The big set-piece in Patrick Mailler's English-language Wexford Festival Opera Scenes production of Johann Strauss's Die Fledermaus at White's Hotel is an elaborate dick'n'boob joke. If a flaunting of papiermache mouldings is your kind of thing - Prince Orlofsky's, the biggest, is adorned with its own miniature Russian-style fur hat - then this is probably a Fledermaus for you.
Mailler adopts some insideout techniques. The singers, dressed in black and with blackened eyes, manoeuvre the action through miniature figures, about the size of ventriloquists' dummies. The backstage area and its showtime but not exclusively showrelated activities are brought into view. And, at various times, unsuspecting members of the audience are hauled up onto the stage and into the action.
It all sounds like fun. But the contrivances of the Fledermaus plot become rather obscured in the process of invention, and, at times, despite the enthusiasm and commitment of the young cast, there was more a sense of heavy work than frothy entertainment.
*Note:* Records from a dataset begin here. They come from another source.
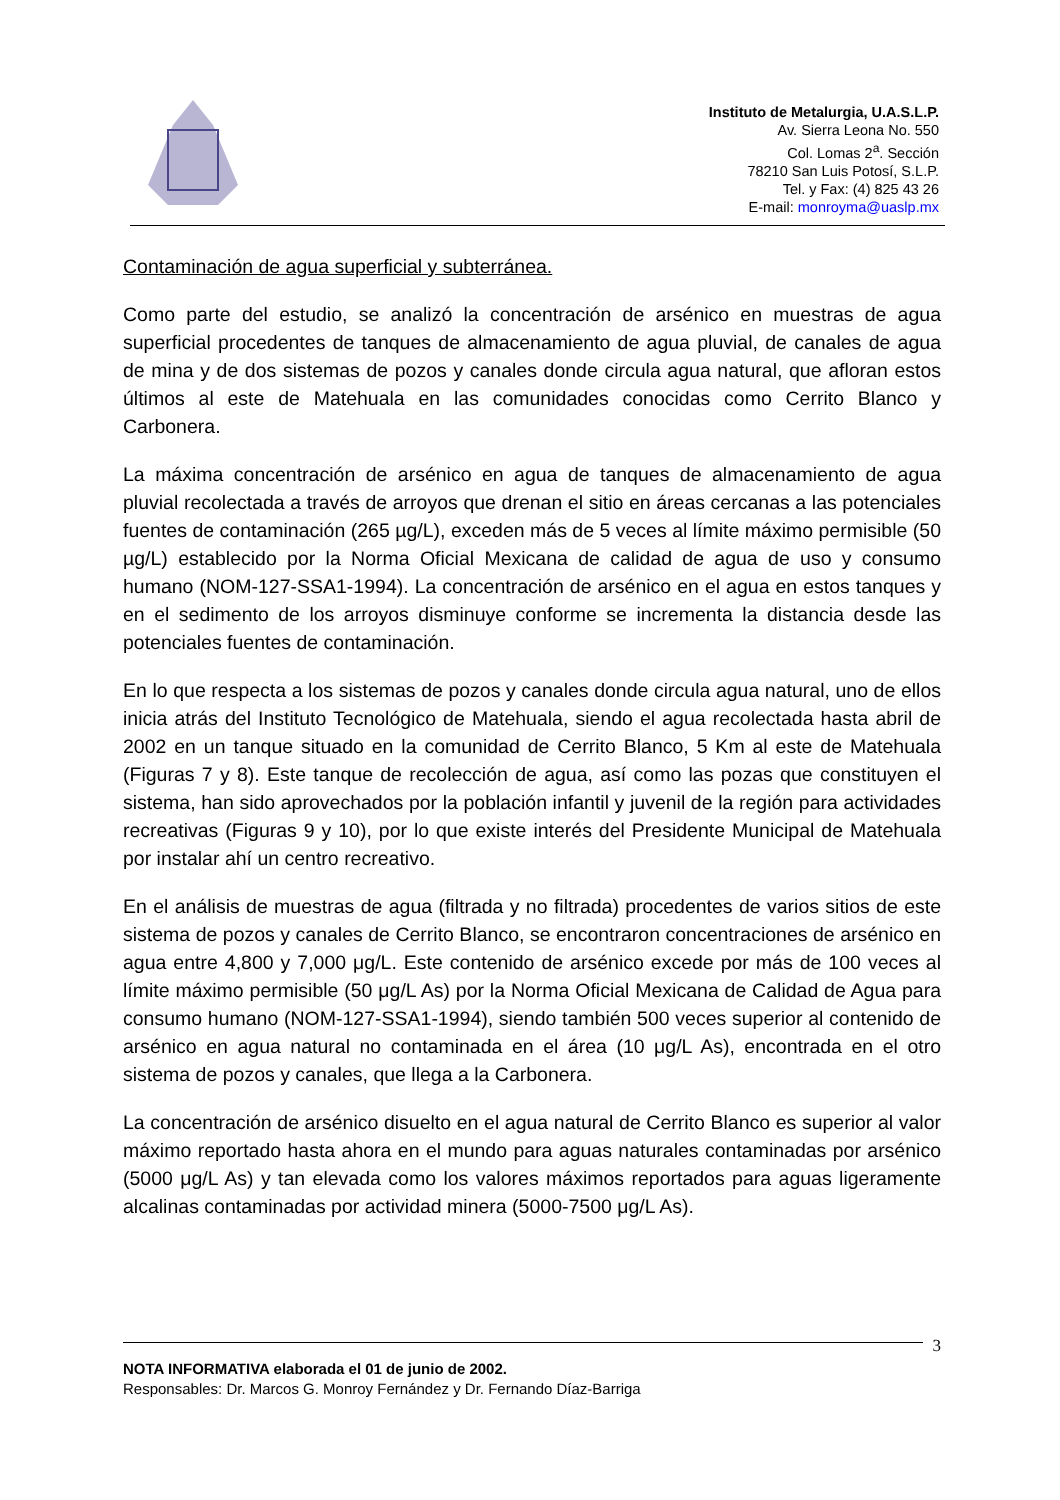Instituto de Metalurgia, U.A.S.L.P.
Av. Sierra Leona No. 550
Col. Lomas 2<sup>a</sup>. Sección
78210 San Luis Potosí, S.L.P.
Tel. y Fax: (4) 825 43 26
E-mail: monroyma@uaslp.mx
Contaminación de agua superficial y subterránea.
Como parte del estudio, se analizó la concentración de arsénico en muestras de agua superficial procedentes de tanques de almacenamiento de agua pluvial, de canales de agua de mina y de dos sistemas de pozos y canales donde circula agua natural, que afloran estos últimos al este de Matehuala en las comunidades conocidas como Cerrito Blanco y Carbonera.
La máxima concentración de arsénico en agua de tanques de almacenamiento de agua pluvial recolectada a través de arroyos que drenan el sitio en áreas cercanas a las potenciales fuentes de contaminación (265 µg/L), exceden más de 5 veces al límite máximo permisible (50 µg/L) establecido por la Norma Oficial Mexicana de calidad de agua de uso y consumo humano (NOM-127-SSA1-1994). La concentración de arsénico en el agua en estos tanques y en el sedimento de los arroyos disminuye conforme se incrementa la distancia desde las potenciales fuentes de contaminación.
En lo que respecta a los sistemas de pozos y canales donde circula agua natural, uno de ellos inicia atrás del Instituto Tecnológico de Matehuala, siendo el agua recolectada hasta abril de 2002 en un tanque situado en la comunidad de Cerrito Blanco, 5 Km al este de Matehuala (Figuras 7 y 8). Este tanque de recolección de agua, así como las pozas que constituyen el sistema, han sido aprovechados por la población infantil y juvenil de la región para actividades recreativas (Figuras 9 y 10), por lo que existe interés del Presidente Municipal de Matehuala por instalar ahí un centro recreativo.
En el análisis de muestras de agua (filtrada y no filtrada) procedentes de varios sitios de este sistema de pozos y canales de Cerrito Blanco, se encontraron concentraciones de arsénico en agua entre 4,800 y 7,000 μg/L. Este contenido de arsénico excede por más de 100 veces al límite máximo permisible (50 μg/L As) por la Norma Oficial Mexicana de Calidad de Agua para consumo humano (NOM-127-SSA1-1994), siendo también 500 veces superior al contenido de arsénico en agua natural no contaminada en el área (10 μg/L As), encontrada en el otro sistema de pozos y canales, que llega a la Carbonera.
La concentración de arsénico disuelto en el agua natural de Cerrito Blanco es superior al valor máximo reportado hasta ahora en el mundo para aguas naturales contaminadas por arsénico (5000 μg/L As) y tan elevada como los valores máximos reportados para aguas ligeramente alcalinas contaminadas por actividad minera (5000-7500 μg/L As).
3
NOTA INFORMATIVA elaborada el 01 de junio de 2002.
Responsables: Dr. Marcos G. Monroy Fernández y Dr. Fernando Díaz-Barriga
Musically, things took a while to settle down, Brian MacKay at the piano having a stuttery time in the overture, and some of the early set numbers showing more signs of strain than were later apparent (the words at all times were not of the clearest). The high point for me was the poised Orlofsky of Sarah Castle, who retained more than most of her colleagues a necessary grasp of musical and social savoir-faire.
Further performances of Die Fledermaus are on Thursday 22nd, Sunday 25th, Wednesday 28th, and Sunday, November 1st.